EXERCISE: Extract the text of every line below without changing a character, and leave the pictures out of your answer.

DATASET CONTENT:
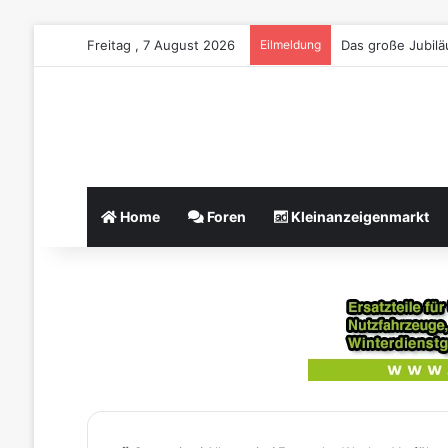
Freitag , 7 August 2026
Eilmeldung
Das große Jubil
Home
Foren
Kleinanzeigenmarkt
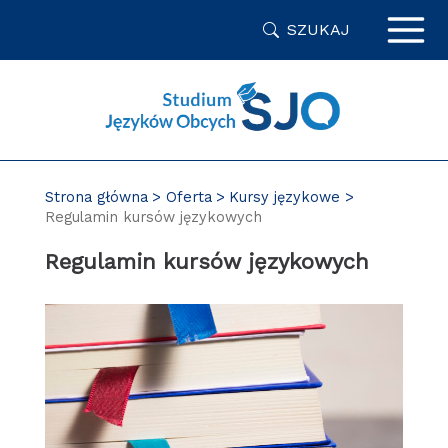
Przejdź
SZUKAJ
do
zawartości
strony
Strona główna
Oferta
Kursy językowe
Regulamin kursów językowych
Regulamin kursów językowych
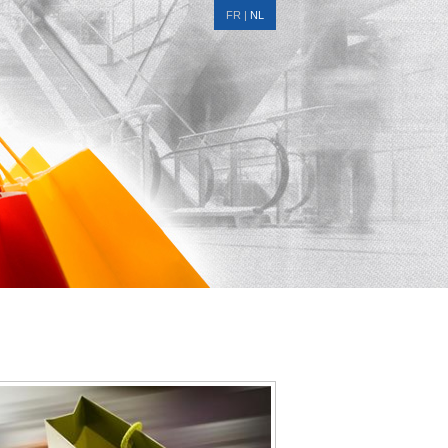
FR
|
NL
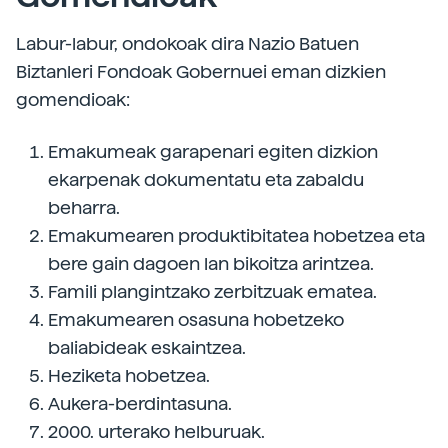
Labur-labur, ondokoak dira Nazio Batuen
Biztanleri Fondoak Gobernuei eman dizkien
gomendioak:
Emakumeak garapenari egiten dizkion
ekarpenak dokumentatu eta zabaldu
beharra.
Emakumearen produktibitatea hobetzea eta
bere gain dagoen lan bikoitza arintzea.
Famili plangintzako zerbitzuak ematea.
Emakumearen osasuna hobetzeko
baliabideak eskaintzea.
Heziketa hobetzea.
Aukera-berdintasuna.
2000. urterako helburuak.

EXERCISE ANSWER:
Freitag , 7 August 2026
Eilmeldung
Das große Jubil
Home
Foren
Kleinanzeigenmarkt
Przejdź
SZUKAJ
do
zawartości
strony
Strona główna
Oferta
Kursy językowe
Regulamin kursów językowych
Regulamin kursów językowych
FR
|
NL
Labur-labur, ondokoak dira Nazio Batuen
Biztanleri Fondoak Gobernuei eman dizkien
gomendioak:
Emakumeak garapenari egiten dizkion
ekarpenak dokumentatu eta zabaldu
beharra.
Emakumearen produktibitatea hobetzea eta
bere gain dagoen lan bikoitza arintzea.
Famili plangintzako zerbitzuak ematea.
Emakumearen osasuna hobetzeko
baliabideak eskaintzea.
Heziketa hobetzea.
Aukera-berdintasuna.
2000. urterako helburuak.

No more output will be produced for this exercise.